Not that the desire to label their child a genius is what fuels most calls to Mensa (which are most often made by mums and, in three out of four cases, relating to sons, not daughters).

"The term 'gifted' should be in inverted commas because it can be a bit of a nightmare," says Niall MacCaughey, Chairman of Mensa Ireland.

"Maybe some people want to be able to boast about it down the pub, but I don't believe that's the main reason people do it. I think the main reason is desperation - they want to know how best to support a gifted child."

The desperation comes from the sad fact that gifted children are woefully under-catered for in Ireland. Mensa Ireland is entirely voluntarily staffed, so the activities and support it can offer is severely limited. Only those over 10 and a half can do the standard Mensa test, otherwise parents of younger children have to pay between €500 and €600 to have an independent psychologist assess their child's Mensa potential.

The British Mensa Gifted Child Consultant, Lyn Kendall (who consulted on the Child Genius programme), is due to visit Ireland later this year and catering for junior members is one of the key issues Niall hopes to discuss with her.

"We would love to be able to help more, but we don't have the resources," he says. "At the moment, what we try to do is put parents in touch with other parents to act as a support group and point them in the direction of CTYI."
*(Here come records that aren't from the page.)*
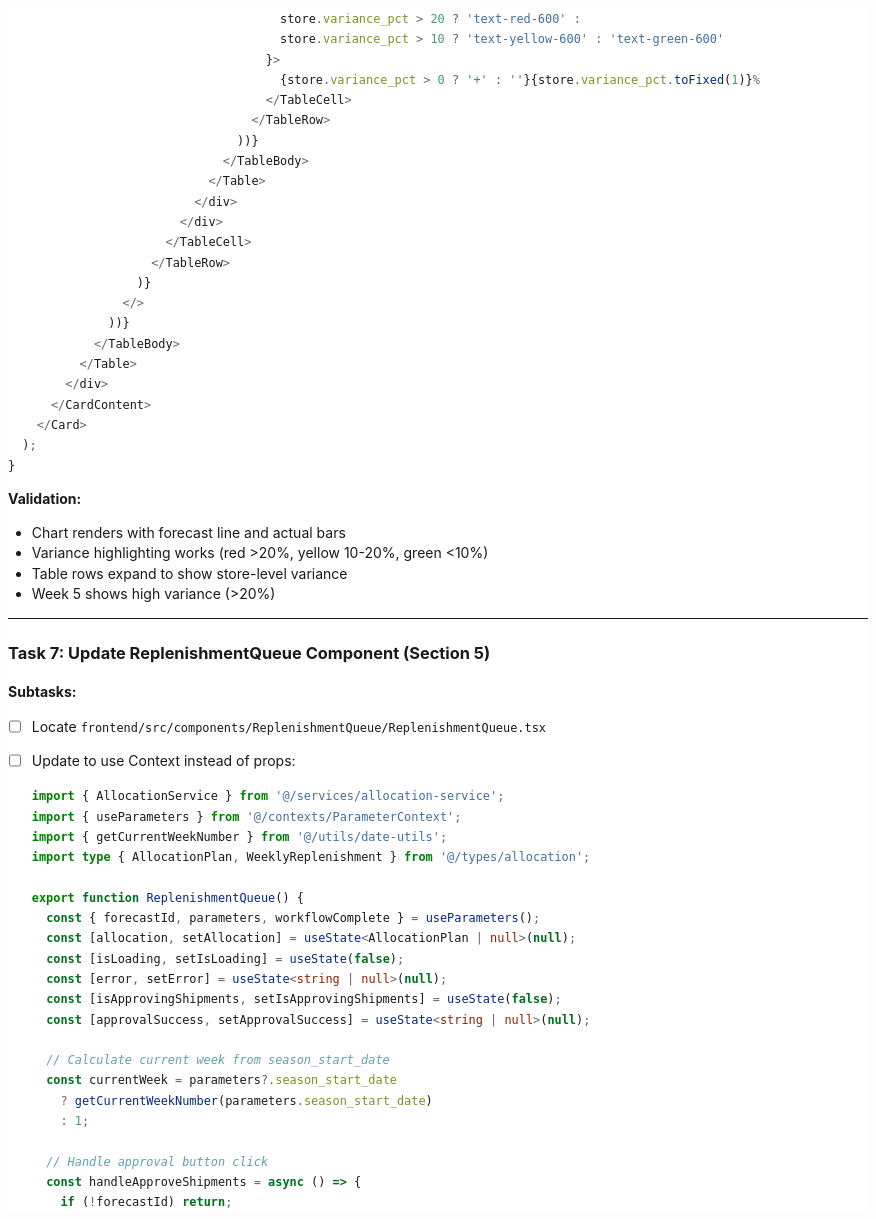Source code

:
   ```typescript
                                        store.variance_pct > 20 ? 'text-red-600' :
                                        store.variance_pct > 10 ? 'text-yellow-600' : 'text-green-600'
                                      }>
                                        {store.variance_pct > 0 ? '+' : ''}{store.variance_pct.toFixed(1)}%
                                      </TableCell>
                                    </TableRow>
                                  ))}
                                </TableBody>
                              </Table>
                            </div>
                          </div>
                        </TableCell>
                      </TableRow>
                    )}
                  </>
                ))}
              </TableBody>
            </Table>
          </div>
        </CardContent>
      </Card>
    );
  }
  ```

**Validation:**
- Chart renders with forecast line and actual bars
- Variance highlighting works (red >20%, yellow 10-20%, green <10%)
- Table rows expand to show store-level variance
- Week 5 shows high variance (>20%)

---

### Task 7: Update ReplenishmentQueue Component (Section 5)

**Subtasks:**
- [ ] Locate `frontend/src/components/ReplenishmentQueue/ReplenishmentQueue.tsx`

- [ ] Update to use Context instead of props:
  ```typescript
  import { AllocationService } from '@/services/allocation-service';
  import { useParameters } from '@/contexts/ParameterContext';
  import { getCurrentWeekNumber } from '@/utils/date-utils';
  import type { AllocationPlan, WeeklyReplenishment } from '@/types/allocation';

  export function ReplenishmentQueue() {
    const { forecastId, parameters, workflowComplete } = useParameters();
    const [allocation, setAllocation] = useState<AllocationPlan | null>(null);
    const [isLoading, setIsLoading] = useState(false);
    const [error, setError] = useState<string | null>(null);
    const [isApprovingShipments, setIsApprovingShipments] = useState(false);
    const [approvalSuccess, setApprovalSuccess] = useState<string | null>(null);

    // Calculate current week from season_start_date
    const currentWeek = parameters?.season_start_date
      ? getCurrentWeekNumber(parameters.season_start_date)
      : 1;

    // Handle approval button click
    const handleApproveShipments = async () => {
      if (!forecastId) return;

  ```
The Centre for Talented Youth Ireland (CTYI), based at DCU, runs classes and residential courses for children from primary school age through to transition year students. They have 4,500 young people on their database and around 2,500 taking part in classes, with some children being driven from as far afield as Tipperary. One parent flies from New York so her child can attend the summer school.

Caitriona Ledwith, who has been involved with CTYI for over 20 years, says it's all about fulfilling a demand driven by the children.

"In my experience, parents here aren't pushy," she says. "It's nearly always the child leading the charge, professing a wish to come to our programme and wanting to learn more."

She thinks cultural differences play a part with Ireland not having a tradition of spelling bees that you might see in the USA or our own TV version of Child Genius.

Nor does she feel that such shows do much to dispel common stereotypes of the 'genius child'. They're generally not the socially awkward bookworms TV would have you believe.

"It's totally wrong to think they can't integrate," says Caitriona. "Plenty of parents are picking them up from soccer and drama classes and bringing them to CTYI. They're very involved in extra-curricular classes and very sociable."

But undoubtedly, being surrounded by like-minded peers allows gifted children to thrive.

"We would probably have struggled if it hadn't been for CTYI," says author Vanessa Fox O'Loughlin (she writes as Sam Blake) from Wicklow. Her daughter Sophie (17) attended Saturday morning classes from the age of nine. What the school curriculum lacked, CTYI more than made up for with lessons on forensics, astronomy, microbiology and architecture. Her parents had to pay for the privilege but feel it was worth it.

"It was a massive thing," says Vanessa. "We were lucky we lived nearby. I can see how other parents elsewhere in the country would struggle because it could be quite isolating."

Sophie hopes to study aerospace engineering at Imperial College London and has started flying lessons (although she'd rather build rockets than planes). Neither Vanessa or her husband, a retired member of An Garda Siochana, see their daughter's achievements as something they can take credit for.

"I can't add up and my children have to show me how to work technology!" laughs Vanessa, whose 12-year-old son has Asperger's and is also gifted.

"I'd be the last person to take credit. The 'pushy parent' thing doesn't resonate with me either. If you've bright kids then I don't think you have to push them because they're very self-motivated. Both our two are."

Barry agrees: "We feel blessed to have John. He's a perfectly normal boy, soccer mad with a great sense of humour. He has a gift and our challenge is to make sure he's challenged, but above anything else, we just want him to be happy."